At some point I was asked by a relative of P’s if there were any books I might like for Christmas. Thing is, by this point I knew my family and possibly some friends would have looked at my Amazon wishlist. I had also given off-list suggestions to my family because they were concerned about people getting me multiple copies of the same book. So by this point, I was out of ideas. I picked one of my Amazon recommendations at random.
It occurs to me that I’m very lucky that so many people give me books. How did I end up with some many brilliant friends? Anyway, P’s relative got me the book, probably knowing exactly as much about it as I did: The title. Incidentally, I think that having now read it, I’ve caught up with books I was given for Christmas. I think the last time this had happened before Summer I was probably about 15. I consider it a bit of the triumph. Now, on with the review.
This is a story about a single mum living with her eight year old girl after a divorce and the girl goes missing. It follows both Beth, the mother searching for her missing daughter and eventually half-heartedly trying to live her life without her, and Carmel, the girl who goes missing, abducted by a strange man who pretended to be her grandfather at a comedy festival.
I’m not sure when I last read this kind of modern crime drama, so it’s hard to compare it to similar work. It would just be a crime thriller too, but or the inclusion of strong religious themes. The man who kidnaps Carmel is a devout Christian, an itinerant preacher who believes in faith healing. That added an interesting element – it’s always enjoyable when books get a bit weird like that – but as far as I’m concerned it didn’t quite come together.
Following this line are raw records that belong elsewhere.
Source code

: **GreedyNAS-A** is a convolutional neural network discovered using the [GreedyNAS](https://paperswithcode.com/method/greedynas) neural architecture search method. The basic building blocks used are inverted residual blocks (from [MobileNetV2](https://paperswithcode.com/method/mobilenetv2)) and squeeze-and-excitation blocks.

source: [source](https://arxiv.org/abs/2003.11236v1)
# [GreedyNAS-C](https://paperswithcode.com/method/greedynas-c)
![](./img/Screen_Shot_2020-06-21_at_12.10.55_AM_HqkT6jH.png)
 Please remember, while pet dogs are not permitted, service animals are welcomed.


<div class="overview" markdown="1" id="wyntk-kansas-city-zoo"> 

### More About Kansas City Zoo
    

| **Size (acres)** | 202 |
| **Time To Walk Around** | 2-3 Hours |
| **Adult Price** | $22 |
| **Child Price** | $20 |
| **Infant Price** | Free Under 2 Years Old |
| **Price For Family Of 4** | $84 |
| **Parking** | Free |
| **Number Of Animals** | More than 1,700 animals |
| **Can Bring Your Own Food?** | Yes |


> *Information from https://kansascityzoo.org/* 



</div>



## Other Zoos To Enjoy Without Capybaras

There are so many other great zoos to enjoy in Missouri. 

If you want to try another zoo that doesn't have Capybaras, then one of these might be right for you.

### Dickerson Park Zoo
Coming of age is a strong theme, as are fairly tales. There’s an obvious parallel between Carmel and Little Red Riding Hood, even beyond just the coat. I think the religious cult had the potential to make the book really satisfying but in the end I think it was a bit confused. I also found the writing style to be a bit annoying, with character’s conversation especially stilted, although this improved a bit towards the final chapters.
It’s a quick read and an interesting enough diversion and if you like crime thrillers that avoid gratuitous violence then you’ll probably enjoy it. I guess it’s suitable for young adults too. I’m just not convinced it quite deserves the amazing reviews it apparently got but maybe that’s because I don’t read much in this genre.